Text
━━━━━━

Time to Adjust

27 de agosto de 2017

The disconnect between legal education and the legal market remains glaring. As law firms, especially the big fancy ones, have made drastic changes in their business models (most commonly the “pyramid model”) by, among other strategies, lay-offs, reduced salaries and new compensation schemes, utilization of contract attorneys, and chopping the number of first-year associates with no practical skills or experience,  shouldn’t law schools start reacting to the market as well? Besides indiscriminate tuition hikes and periodic speeches given by the administration in an attempt to empathize with the debt-ridden, scared-shirtless 2Ls and 3Ls, it is business as usual in the academic world.

Therefore, straight from the comfy couch in my mother’s basement, I have formulated a short list of suggestions for the law school machine to consider if it wishes to avoid some sort of Occupy movement or even a violent uprising.

1.  Teach practical skills. Now that firms are no longer interested in hiring baby attorneys fresh from the law school womb, it is time to actually teach law students how to be lawyers (which is sadly a breakthrough concept). Majority of lawyers agree that they learned most of their marketable skills at their internships or their first jobs. Three years worth of cramming material which will never be revisited is excessive. A more sensible approach would dedicate the entire 3rd year to actual legal work. This way, a fresh grad will have more to show in an attempt to sound convincing to an interviewer, or alternatively, will have enough experience and confidence to open a solo practice.

2.  Stop lying. If the ABA has the authority to accredit schools, I’m assuming they also have the power to prevent them from publishing misleading figures concerning employment and salary. Contrary to the fears of admissions offices, this will not suddenly bring the application-train to a halt. If anything, it will simply allow prospective students an opportunity to make an informed decision.

3.  Lower tuition. Shelling out $100k for a marginal increase in salary prospects is not cost-effective. The days of forking over $160k to a 1st year associate who knows as much about practicing law as a doormat have come to an end. Also, lower paying smaller firms and government agencies now have the pick of the liter due to market shrinkage. Therefore, the smarty pants who graduated magna cum laude on a full scholarship is competing against you for that gig at the Public Defender’s office. Not only do you owe the Fed your internal organs, but your chances of landing a job within the first 6 months (or 1, 2, or 3 years) post graduation are not at all what you imagined.

4.  Stop opening new law schools. For years, many theorists have asserted that the American Medical Association limits the number of admitted students with the intention of artificially preserving doctors’ incredibly high salaries. Although I haven’t found any sources to substantiate these accusations, the concept does not sound all that bad when applied to a market experiencing high unemployment and large student loans. It appears as though those responsible for the recent law school proliferation are continuing to ignore the recession which began back in 2007. Maybe some sort of ABA/AMA mixer is in order.

5.  Provide food and shelter for recent grads who have found little use for their J.D. besides covering that hole in the wall in their mother’s basement. This point is self-explanatory.

━━━━━━

Dataset excerpts
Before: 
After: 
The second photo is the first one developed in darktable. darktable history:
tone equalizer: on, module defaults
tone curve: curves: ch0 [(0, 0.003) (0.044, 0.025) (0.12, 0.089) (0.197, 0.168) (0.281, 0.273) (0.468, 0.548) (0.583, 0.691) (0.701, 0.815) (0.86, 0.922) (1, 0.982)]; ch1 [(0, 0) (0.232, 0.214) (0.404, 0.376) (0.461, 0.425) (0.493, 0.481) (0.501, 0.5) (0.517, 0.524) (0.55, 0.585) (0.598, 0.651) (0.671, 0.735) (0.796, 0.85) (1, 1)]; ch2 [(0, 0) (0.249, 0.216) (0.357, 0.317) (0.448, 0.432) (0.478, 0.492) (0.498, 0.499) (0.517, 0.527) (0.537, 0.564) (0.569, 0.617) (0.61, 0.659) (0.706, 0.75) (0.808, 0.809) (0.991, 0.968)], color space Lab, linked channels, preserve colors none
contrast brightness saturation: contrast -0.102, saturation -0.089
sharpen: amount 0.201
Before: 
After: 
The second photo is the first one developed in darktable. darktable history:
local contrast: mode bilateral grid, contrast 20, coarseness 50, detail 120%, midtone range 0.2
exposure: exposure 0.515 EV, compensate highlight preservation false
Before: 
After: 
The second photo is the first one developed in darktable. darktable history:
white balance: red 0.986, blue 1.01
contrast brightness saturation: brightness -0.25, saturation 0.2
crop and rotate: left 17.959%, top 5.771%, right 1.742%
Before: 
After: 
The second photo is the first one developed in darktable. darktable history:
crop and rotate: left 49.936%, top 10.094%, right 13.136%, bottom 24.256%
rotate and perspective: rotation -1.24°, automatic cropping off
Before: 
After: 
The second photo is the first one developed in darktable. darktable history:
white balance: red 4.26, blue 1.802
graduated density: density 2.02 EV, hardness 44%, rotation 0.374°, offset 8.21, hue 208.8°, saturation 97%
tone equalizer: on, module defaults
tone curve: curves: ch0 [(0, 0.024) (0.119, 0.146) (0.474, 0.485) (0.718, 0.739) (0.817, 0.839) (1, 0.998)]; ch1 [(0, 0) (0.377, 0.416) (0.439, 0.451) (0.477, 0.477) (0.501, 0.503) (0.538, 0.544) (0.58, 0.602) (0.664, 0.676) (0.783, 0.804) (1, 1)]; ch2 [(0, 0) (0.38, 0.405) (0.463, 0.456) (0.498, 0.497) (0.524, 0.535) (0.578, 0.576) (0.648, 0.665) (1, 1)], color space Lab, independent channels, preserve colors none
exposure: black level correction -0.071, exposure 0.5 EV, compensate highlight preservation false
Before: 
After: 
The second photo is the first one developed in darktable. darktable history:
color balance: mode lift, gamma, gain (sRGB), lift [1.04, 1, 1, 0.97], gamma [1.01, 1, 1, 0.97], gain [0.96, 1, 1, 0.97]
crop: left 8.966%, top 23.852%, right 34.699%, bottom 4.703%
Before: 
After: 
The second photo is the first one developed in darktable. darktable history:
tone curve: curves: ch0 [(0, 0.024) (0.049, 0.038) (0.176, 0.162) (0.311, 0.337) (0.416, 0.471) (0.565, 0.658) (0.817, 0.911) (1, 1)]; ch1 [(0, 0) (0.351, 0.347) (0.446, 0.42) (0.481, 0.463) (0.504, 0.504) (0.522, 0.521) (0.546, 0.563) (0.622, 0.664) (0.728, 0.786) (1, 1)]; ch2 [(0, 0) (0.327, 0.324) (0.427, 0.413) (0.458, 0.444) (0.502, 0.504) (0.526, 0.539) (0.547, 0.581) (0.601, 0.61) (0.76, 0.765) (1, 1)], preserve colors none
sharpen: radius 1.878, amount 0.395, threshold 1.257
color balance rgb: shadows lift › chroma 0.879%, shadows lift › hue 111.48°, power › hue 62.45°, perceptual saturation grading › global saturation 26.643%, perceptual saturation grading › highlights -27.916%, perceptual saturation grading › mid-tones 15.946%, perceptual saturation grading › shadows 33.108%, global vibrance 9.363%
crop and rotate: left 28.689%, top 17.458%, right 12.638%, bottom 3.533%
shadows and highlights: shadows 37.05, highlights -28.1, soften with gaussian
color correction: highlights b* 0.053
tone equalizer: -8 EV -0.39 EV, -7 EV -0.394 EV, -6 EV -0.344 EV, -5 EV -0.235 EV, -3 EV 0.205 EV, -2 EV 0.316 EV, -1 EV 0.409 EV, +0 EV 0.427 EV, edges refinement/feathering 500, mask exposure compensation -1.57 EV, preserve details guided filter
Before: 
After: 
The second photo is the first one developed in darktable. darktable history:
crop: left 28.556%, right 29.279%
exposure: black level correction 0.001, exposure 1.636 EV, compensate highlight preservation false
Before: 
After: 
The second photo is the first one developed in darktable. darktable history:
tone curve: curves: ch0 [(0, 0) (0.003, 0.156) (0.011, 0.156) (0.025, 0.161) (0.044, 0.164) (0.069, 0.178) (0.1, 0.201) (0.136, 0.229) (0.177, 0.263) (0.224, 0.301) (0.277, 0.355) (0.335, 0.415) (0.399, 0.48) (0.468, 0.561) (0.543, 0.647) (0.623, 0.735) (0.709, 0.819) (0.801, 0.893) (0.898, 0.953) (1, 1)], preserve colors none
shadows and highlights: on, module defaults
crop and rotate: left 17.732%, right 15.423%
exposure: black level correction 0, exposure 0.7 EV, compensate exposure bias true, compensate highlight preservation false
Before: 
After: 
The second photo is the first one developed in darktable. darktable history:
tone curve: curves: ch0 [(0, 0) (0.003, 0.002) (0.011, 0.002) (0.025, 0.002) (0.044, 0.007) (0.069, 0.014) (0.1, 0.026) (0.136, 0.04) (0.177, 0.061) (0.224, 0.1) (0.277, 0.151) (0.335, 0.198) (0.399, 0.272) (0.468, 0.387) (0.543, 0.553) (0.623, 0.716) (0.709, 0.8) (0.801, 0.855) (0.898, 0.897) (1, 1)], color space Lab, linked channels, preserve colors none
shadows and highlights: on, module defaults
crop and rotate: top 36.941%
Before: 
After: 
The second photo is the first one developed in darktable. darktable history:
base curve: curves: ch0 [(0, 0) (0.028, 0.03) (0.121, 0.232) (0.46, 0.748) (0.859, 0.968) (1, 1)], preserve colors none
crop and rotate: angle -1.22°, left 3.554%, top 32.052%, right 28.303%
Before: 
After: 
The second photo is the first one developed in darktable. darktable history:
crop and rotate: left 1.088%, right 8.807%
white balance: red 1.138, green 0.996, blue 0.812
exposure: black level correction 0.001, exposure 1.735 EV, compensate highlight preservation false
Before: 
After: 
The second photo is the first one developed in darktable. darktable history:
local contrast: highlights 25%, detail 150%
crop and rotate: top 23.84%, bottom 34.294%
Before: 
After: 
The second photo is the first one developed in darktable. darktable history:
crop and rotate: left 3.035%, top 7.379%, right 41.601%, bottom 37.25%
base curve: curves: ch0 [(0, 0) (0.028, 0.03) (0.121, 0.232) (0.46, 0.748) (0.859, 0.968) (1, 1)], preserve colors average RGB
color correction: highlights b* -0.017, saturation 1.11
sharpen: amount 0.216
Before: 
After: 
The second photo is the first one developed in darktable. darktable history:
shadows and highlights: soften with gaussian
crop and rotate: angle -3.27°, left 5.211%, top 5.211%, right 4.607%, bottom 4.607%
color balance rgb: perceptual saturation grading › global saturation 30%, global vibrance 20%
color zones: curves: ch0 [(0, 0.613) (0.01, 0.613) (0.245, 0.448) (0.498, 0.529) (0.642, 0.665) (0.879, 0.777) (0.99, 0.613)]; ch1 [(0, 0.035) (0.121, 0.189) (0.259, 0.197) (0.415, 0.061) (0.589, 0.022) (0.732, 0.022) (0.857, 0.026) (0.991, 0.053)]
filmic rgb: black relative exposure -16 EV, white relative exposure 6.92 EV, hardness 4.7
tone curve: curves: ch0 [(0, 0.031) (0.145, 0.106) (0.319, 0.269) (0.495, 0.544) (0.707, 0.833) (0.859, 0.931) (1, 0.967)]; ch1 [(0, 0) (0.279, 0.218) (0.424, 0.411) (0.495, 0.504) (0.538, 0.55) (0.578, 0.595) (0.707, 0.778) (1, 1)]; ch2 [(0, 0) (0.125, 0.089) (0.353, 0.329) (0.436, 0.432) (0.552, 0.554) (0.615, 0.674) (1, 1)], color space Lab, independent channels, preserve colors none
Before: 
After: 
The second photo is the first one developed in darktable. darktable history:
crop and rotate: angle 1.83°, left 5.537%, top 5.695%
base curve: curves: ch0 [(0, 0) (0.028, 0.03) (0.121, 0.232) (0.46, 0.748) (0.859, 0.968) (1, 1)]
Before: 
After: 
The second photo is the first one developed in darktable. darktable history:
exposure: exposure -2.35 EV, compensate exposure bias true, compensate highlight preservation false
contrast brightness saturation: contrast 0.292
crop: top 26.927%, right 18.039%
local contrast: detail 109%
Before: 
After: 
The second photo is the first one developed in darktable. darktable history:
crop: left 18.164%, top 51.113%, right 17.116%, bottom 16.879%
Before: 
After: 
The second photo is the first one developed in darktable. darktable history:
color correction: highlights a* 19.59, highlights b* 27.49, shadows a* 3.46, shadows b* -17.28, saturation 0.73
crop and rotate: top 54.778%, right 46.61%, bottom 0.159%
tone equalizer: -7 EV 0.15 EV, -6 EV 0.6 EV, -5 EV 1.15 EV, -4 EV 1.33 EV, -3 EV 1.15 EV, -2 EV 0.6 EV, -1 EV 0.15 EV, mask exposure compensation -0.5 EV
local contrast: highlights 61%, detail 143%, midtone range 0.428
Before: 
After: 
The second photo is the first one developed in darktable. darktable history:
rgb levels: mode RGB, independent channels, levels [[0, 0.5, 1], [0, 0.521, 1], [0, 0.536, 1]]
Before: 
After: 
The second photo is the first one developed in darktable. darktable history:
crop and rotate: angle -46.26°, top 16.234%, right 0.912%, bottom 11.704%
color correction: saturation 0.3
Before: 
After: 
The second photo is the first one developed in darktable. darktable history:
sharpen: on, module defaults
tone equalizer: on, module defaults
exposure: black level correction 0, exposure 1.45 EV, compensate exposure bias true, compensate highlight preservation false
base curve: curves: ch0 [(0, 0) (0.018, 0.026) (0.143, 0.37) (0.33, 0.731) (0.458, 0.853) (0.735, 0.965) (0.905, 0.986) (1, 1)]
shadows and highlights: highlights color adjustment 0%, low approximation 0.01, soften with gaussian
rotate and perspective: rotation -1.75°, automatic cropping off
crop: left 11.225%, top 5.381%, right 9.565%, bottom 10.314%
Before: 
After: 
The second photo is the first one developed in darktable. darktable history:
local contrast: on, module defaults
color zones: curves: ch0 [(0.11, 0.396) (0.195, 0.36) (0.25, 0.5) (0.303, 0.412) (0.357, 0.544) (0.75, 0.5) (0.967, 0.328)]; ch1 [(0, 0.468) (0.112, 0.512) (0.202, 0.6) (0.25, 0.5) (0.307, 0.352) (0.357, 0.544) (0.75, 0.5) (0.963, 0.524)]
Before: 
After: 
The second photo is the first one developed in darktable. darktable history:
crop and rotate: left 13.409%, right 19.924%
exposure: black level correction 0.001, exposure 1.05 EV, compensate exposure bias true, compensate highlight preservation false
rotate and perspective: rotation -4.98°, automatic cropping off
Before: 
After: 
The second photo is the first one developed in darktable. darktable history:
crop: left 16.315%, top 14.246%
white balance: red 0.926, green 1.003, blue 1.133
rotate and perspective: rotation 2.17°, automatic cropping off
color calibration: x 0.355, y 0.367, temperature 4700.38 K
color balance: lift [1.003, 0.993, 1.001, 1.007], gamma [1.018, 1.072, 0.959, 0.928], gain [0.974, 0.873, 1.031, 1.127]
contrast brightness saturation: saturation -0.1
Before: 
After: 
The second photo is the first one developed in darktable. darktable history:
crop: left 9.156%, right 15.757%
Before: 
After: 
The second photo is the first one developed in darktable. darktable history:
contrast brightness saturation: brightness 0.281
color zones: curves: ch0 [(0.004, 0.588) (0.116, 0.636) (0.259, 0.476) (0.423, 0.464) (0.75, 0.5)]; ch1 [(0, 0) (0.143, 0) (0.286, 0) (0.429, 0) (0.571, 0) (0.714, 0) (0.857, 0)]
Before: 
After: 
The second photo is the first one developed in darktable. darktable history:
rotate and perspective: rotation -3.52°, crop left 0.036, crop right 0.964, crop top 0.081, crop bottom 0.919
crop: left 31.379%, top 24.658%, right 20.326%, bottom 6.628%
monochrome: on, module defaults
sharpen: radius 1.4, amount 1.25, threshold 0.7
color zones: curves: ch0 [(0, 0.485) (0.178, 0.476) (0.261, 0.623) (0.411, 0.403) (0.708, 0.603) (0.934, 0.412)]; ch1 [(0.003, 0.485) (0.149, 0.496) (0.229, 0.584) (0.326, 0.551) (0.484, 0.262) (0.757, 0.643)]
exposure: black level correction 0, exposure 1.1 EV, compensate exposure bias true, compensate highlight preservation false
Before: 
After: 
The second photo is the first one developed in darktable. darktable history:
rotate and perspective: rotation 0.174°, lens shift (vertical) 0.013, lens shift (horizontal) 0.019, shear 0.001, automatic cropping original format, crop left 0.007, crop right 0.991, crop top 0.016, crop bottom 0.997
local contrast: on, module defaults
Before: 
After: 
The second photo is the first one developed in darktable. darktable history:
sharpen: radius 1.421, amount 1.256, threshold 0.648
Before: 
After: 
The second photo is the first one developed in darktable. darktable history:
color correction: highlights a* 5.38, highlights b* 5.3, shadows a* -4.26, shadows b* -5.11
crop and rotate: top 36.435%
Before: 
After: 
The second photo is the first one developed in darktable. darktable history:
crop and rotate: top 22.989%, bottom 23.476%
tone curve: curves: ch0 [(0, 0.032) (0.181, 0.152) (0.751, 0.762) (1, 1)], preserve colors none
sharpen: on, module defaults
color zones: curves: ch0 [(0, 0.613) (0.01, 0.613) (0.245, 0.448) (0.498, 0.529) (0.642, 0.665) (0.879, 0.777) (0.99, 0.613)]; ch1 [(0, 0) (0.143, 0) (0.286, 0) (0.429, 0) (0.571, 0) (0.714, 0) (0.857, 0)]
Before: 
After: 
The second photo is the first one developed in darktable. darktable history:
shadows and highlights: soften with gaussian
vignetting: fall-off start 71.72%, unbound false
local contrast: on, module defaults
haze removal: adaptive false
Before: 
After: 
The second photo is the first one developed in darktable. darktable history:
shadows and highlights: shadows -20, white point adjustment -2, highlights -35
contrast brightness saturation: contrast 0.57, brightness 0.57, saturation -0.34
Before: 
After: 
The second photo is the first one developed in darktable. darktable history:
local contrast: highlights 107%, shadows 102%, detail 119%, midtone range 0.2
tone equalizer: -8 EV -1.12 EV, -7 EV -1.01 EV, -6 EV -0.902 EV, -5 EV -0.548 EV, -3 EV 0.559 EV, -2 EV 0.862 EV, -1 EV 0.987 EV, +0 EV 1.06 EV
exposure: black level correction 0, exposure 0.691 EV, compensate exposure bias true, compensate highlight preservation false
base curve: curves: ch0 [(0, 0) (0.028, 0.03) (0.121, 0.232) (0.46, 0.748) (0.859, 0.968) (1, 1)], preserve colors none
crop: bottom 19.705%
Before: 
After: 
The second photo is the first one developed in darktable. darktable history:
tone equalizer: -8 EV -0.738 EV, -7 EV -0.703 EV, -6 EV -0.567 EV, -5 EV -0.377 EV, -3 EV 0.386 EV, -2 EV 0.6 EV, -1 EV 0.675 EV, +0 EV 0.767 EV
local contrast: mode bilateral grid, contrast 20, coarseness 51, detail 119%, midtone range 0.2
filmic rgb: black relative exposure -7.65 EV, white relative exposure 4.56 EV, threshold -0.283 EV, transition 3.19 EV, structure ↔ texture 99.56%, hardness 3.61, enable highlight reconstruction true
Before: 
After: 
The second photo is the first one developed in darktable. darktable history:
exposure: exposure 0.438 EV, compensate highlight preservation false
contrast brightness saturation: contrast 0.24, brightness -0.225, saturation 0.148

━━━━━━

Activity
Copy the passage from the text on legal education word for word, starting at "Time to Adjust" and ending at "the academic world.".

Answer area
Time to Adjust

27 de agosto de 2017

The disconnect between legal education and the legal market remains glaring. As law firms, especially the big fancy ones, have made drastic changes in their business models (most commonly the “pyramid model”) by, among other strategies, lay-offs, reduced salaries and new compensation schemes, utilization of contract attorneys, and chopping the number of first-year associates with no practical skills or experience,  shouldn’t law schools start reacting to the market as well? Besides indiscriminate tuition hikes and periodic speeches given by the administration in an attempt to empathize with the debt-ridden, scared-shirtless 2Ls and 3Ls, it is business as usual in the academic world.